Learn R Programming

NLP (version 0.2-0)

CoNLLUTextDocument: CoNNL-U Text Documents

Description

Create text documents from CoNNL-U format files.

Usage

CoNLLUTextDocument(con, meta = list())

Arguments

con

a connection object or a character string. See scan() for details.

meta

a named or empty list of document metadata tag-value pairs.

Value

An object inheriting from "CoNLLUTextDocument" and "TextDocument".

Details

The CoNLL-U format (see http://universaldependencies.org/format.html) is a CoNLL-style format for annotated texts popularized and employed by the Universal Dependencies project (see http://universaldependencies.org/). For each “word” in the text, this provides exactly the 10 fields ID, FORM (word form or punctuation symbol), LEMMA (lemma or stem of word form), UPOSTAG (universal part-of-speech tag, see http://universaldependencies.org/u/pos/index.html), XPOSTAG (language-specific part-of-speech tag, may be unavailable), FEATS (list of morphological features), HEAD, DEPREL, DEPS, and MISC.

The lines with these fields and optional comments are read from the given connection and split into fields using scan(). This is combined with consecutive sentence ids into a data frame used for representing the annotation information, and together with the given metadata returned as a CoNLL-U text document inheriting from classes "CoNLLUTextDocument" and "TextDocument".

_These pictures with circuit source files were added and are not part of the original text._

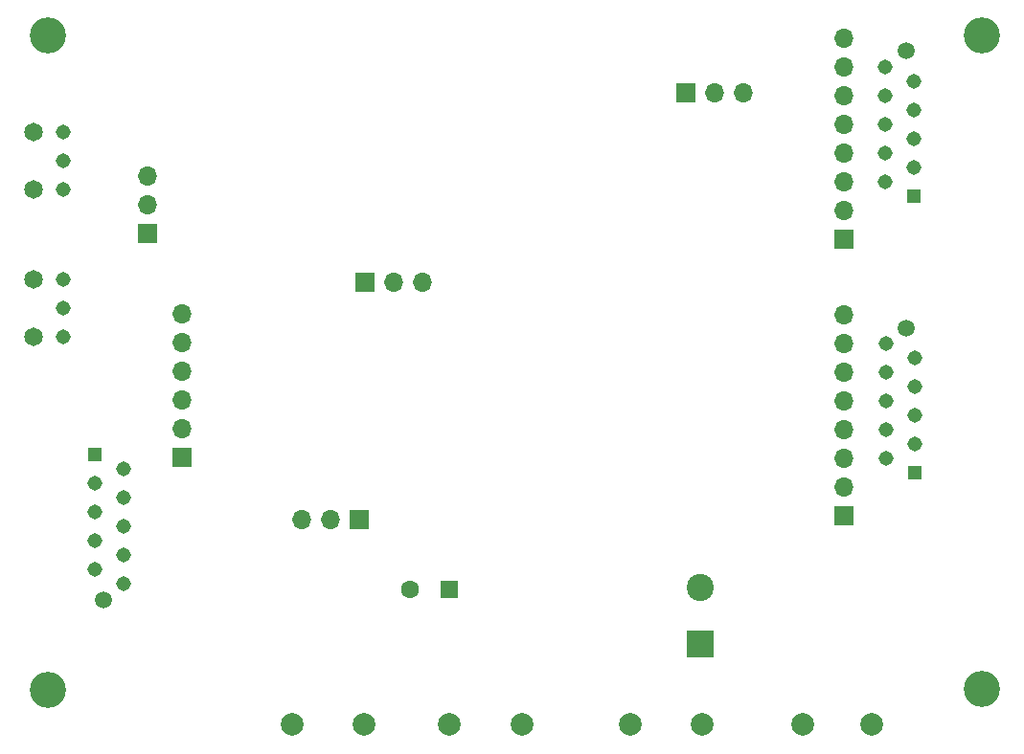
<source format=gbr>
G04 #@! TF.GenerationSoftware,KiCad,Pcbnew,(5.1.9-0-10_14)*
G04 #@! TF.CreationDate,2021-04-05T13:34:52+02:00*
G04 #@! TF.ProjectId,dac,6461632e-6b69-4636-9164-5f7063625858,rev?*
G04 #@! TF.SameCoordinates,Original*
G04 #@! TF.FileFunction,Soldermask,Bot*
G04 #@! TF.FilePolarity,Negative*
%FSLAX46Y46*%
G04 Gerber Fmt 4.6, Leading zero omitted, Abs format (unit mm)*
G04 Created by KiCad (PCBNEW (5.1.9-0-10_14)) date 2021-04-05 13:34:52*
%MOMM*%
%LPD*%
G01*
G04 APERTURE LIST*
%ADD10C,1.308000*%
%ADD11C,1.650000*%
%ADD12O,1.700000X1.700000*%
%ADD13R,1.700000X1.700000*%
%ADD14C,2.000000*%
%ADD15R,1.308000X1.308000*%
%ADD16C,1.500000*%
%ADD17C,1.600000*%
%ADD18R,1.600000X1.600000*%
%ADD19C,3.200000*%
%ADD20C,2.400000*%
%ADD21R,2.400000X2.400000*%
G04 APERTURE END LIST*
D10*
X115025000Y-83185000D03*
X115025000Y-85725000D03*
X115025000Y-88265000D03*
D11*
X112395000Y-88265000D03*
X112395000Y-83185000D03*
D10*
X115025000Y-70104000D03*
X115025000Y-72644000D03*
X115025000Y-75184000D03*
D11*
X112395000Y-75184000D03*
X112395000Y-70104000D03*
D12*
X136080500Y-104394000D03*
X138620500Y-104394000D03*
D13*
X141160500Y-104394000D03*
D14*
X171450000Y-122555000D03*
X165100000Y-122555000D03*
D15*
X190246000Y-100266500D03*
D10*
X187706000Y-98996500D03*
X190246000Y-97726500D03*
X187706000Y-96456500D03*
X190246000Y-95186500D03*
X187706000Y-93916500D03*
X190246000Y-92646500D03*
X187706000Y-91376500D03*
X190246000Y-90106500D03*
X187706000Y-88836500D03*
D16*
X189506000Y-87436500D03*
D12*
X184023000Y-86296500D03*
X184023000Y-88836500D03*
X184023000Y-91376500D03*
X184023000Y-93916500D03*
X184023000Y-96456500D03*
X184023000Y-98996500D03*
X184023000Y-101536500D03*
D13*
X184023000Y-104076500D03*
D12*
X175107600Y-66649600D03*
X172567600Y-66649600D03*
D13*
X170027600Y-66649600D03*
D12*
X122491500Y-73977500D03*
X122491500Y-76517500D03*
D13*
X122491500Y-79057500D03*
D12*
X184023000Y-61785500D03*
X184023000Y-64325500D03*
X184023000Y-66865500D03*
X184023000Y-69405500D03*
X184023000Y-71945500D03*
X184023000Y-74485500D03*
X184023000Y-77025500D03*
D13*
X184023000Y-79565500D03*
D12*
X146748500Y-83375500D03*
X144208500Y-83375500D03*
D13*
X141668500Y-83375500D03*
D15*
X117792500Y-98679000D03*
D10*
X120332500Y-99949000D03*
X117792500Y-101219000D03*
X120332500Y-102489000D03*
X117792500Y-103759000D03*
X120332500Y-105029000D03*
X117792500Y-106299000D03*
X120332500Y-107569000D03*
X117792500Y-108839000D03*
X120332500Y-110109000D03*
D16*
X118532500Y-111509000D03*
D15*
X190224000Y-75755500D03*
D10*
X187684000Y-74485500D03*
X190224000Y-73215500D03*
X187684000Y-71945500D03*
X190224000Y-70675500D03*
X187684000Y-69405500D03*
X190224000Y-68135500D03*
X187684000Y-66865500D03*
X190224000Y-65595500D03*
X187684000Y-64325500D03*
D16*
X189484000Y-62925500D03*
D17*
X145661500Y-110553500D03*
D18*
X149161500Y-110553500D03*
D12*
X125476000Y-86156800D03*
X125476000Y-88696800D03*
X125476000Y-91236800D03*
X125476000Y-93776800D03*
X125476000Y-96316800D03*
D13*
X125476000Y-98856800D03*
D14*
X180340000Y-122555000D03*
X186436000Y-122555000D03*
X141605000Y-122555000D03*
X149098000Y-122555000D03*
X155575000Y-122555000D03*
X135255000Y-122555000D03*
D19*
X113665000Y-119507000D03*
X196215000Y-119380000D03*
X196215000Y-61595000D03*
X113665000Y-61595000D03*
D20*
X171323000Y-110379500D03*
D21*
X171323000Y-115379500D03*
M02*

</source>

The complete annotation information data frame can be extracted via content(). CoNLL-U v2 requires providing the complete texts of each sentence (or a reconstruction thereof) in # text = comment lines. Where consistently provided, these are made avaialable in the text attribute of the content data frame.

In addition, there are methods for generics as.character(), words(), sents(), tagged_words(), and tagged_sents() and class "CoNLLUTextDocument", which should be used to access the text in such text document objects.

The CoNLL-U format allows to represent both words and (multiword) tokens (see section ‘Words, Tokens and Empty Nodes’ in the format documentation), as distinguished by ids being integers or integer ranges, with the words being annotated further. One can use as.character() to extract the tokens; all other viewers listed above use the words. Finally, the viewers incorporating POS tags take a which argument to specify using the univeral or language-specific tags, by giving a substring of "UPOSTAG" (default) or "XPOSTAG".

See Also

TextDocument for basic information on the text document infrastructure employed by package NLP.

http://universaldependencies.org/ for access to the Universal Dependencies treebanks, which provide annotated texts in many different languages using CoNLL-U format.